In our current study, since all patients underwent postsurgical RAI therapy, we had the opportunity to further comprehensively evaluate the relationship between the BRAF mutation and response to therapy. Unlike the aforementioned studies, however, we did not observe a significant association between the BRAF mutation and poorer clinical outcomes in the overall cohort. In addition, we separated all patients into a subgroup that only included the high recurrence risk PTC patients. The results of our subgroup analysis were similar to those of the entire cohort, i.e., the response to RAI therapy in the subgroup was not inferior to that of the wild-type group. One possible reason for this unexpected finding might be that all patients received postsurgical RAI therapy in our study. According to previous research, radioactive iodine (RAI) therapy, as an important adjuvant treatment following thyroidectomy, could improve overall survival and reduce the likelihood of disease recurrence (36, 37, 38). For example, a large sample cohort study, involving a total of 32,119 patients, showed that RAI therapy following thyroid lobectomy was associated with improved survival at both the 5- and 10-year follow-up (37). Therefore, regarding our unexpected research results, RAI therapy might play a significant role in improving the clinical outcome of BRAF mutation PTC patients, especially those with a high recurrence risk. The findings of another study (16) were similar to ours, although a major drawback of their research was a relatively small sample size, consisting of only 228 PTC patients. By contrast, our research cohort was significantly larger (1220 PTC patients), which presumably would be advantageous.

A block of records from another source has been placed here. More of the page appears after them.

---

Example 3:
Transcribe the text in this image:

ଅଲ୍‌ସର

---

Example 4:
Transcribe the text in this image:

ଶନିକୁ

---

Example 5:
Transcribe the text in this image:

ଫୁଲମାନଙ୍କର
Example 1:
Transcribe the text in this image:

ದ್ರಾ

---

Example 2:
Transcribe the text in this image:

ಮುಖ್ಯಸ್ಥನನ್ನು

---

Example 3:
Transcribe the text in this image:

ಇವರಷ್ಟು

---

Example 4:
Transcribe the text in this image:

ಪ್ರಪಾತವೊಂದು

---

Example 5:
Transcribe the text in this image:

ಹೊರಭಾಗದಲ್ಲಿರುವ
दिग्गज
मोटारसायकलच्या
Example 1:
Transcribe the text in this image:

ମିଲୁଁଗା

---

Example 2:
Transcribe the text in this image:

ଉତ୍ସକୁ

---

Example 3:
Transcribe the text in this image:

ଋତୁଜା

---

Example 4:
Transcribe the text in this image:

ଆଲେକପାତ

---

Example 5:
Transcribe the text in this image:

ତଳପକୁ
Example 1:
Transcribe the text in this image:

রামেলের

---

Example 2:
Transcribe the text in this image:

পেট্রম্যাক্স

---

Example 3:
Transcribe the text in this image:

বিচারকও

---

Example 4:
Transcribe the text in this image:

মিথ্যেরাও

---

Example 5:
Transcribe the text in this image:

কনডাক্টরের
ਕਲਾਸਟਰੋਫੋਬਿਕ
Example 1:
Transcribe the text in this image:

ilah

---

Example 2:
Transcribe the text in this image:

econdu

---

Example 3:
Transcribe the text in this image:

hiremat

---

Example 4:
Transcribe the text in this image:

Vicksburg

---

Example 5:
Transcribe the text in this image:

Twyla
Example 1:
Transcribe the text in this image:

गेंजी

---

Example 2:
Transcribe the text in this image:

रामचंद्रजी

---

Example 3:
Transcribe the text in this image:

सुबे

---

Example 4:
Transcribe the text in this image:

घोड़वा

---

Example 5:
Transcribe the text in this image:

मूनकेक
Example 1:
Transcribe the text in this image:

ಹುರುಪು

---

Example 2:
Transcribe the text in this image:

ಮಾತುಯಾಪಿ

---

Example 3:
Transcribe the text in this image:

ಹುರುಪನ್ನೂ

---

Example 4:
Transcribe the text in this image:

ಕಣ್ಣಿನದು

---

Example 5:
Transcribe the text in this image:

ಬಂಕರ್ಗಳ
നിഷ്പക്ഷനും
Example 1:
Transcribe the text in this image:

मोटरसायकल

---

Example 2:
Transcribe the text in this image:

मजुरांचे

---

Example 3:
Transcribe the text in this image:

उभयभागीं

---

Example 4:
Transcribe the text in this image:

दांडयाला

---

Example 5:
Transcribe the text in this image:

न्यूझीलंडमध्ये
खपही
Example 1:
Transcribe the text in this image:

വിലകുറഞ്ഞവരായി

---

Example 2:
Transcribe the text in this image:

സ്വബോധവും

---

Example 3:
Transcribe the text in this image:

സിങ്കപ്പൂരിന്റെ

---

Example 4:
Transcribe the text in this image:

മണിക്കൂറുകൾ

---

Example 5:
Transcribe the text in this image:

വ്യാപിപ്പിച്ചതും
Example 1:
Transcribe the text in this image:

The current study has the following limitations. First, the major shortcoming is that it was a retrospective, single-institution study. Second, since PTC is typically a slowly-progressing disease, our follow-up time (the mean follow-up period was 2.67 years) may not have been long enough to uncover the true prognostic significance of the BRAF mutation. Thus, prognostic factors related to the BRAF mutation, such as tumor recurrence and survival, have not been adequately examined. Third, since only patients with PTC were enrolled, this study cannot be applied to other types of thyroid cancer, such as medullary thyroid carcinoma, anaplastic thyroid carcinoma and follicular thyroid carcinoma. Therefore, in future analyses, we plan to extend the follow-up time in order to confirm the research results described earlier.

Conclusions

In summary, this large retrospective study confirms that PTC patients with the BRAF mutation are more likely to have aggressive characteristics, including older age, tumor bilaterality and more advanced TNM stage. In addition, patients with bilateral PTC have a higher incidence of extrathyroid invasion. Nevertheless, poor clinical outcomes were not observed in intermediate or high recurrence risk PTC patients with the BRAF mutation and without distant metastases, suggesting that RAI therapy could improve the general clinical outcome in this patient group. Thus, additional studies with larger patient cohorts and long-term follow-up are warranted in order to confirm these findings.

Declaration of interest

The authors declare that there is no conflict of interest that could be perceived as prejudicing the impartiality of the research reported.

Funding

This research did not receive any specific grant from any funding agency in the public, commercial or not-for-profit sector.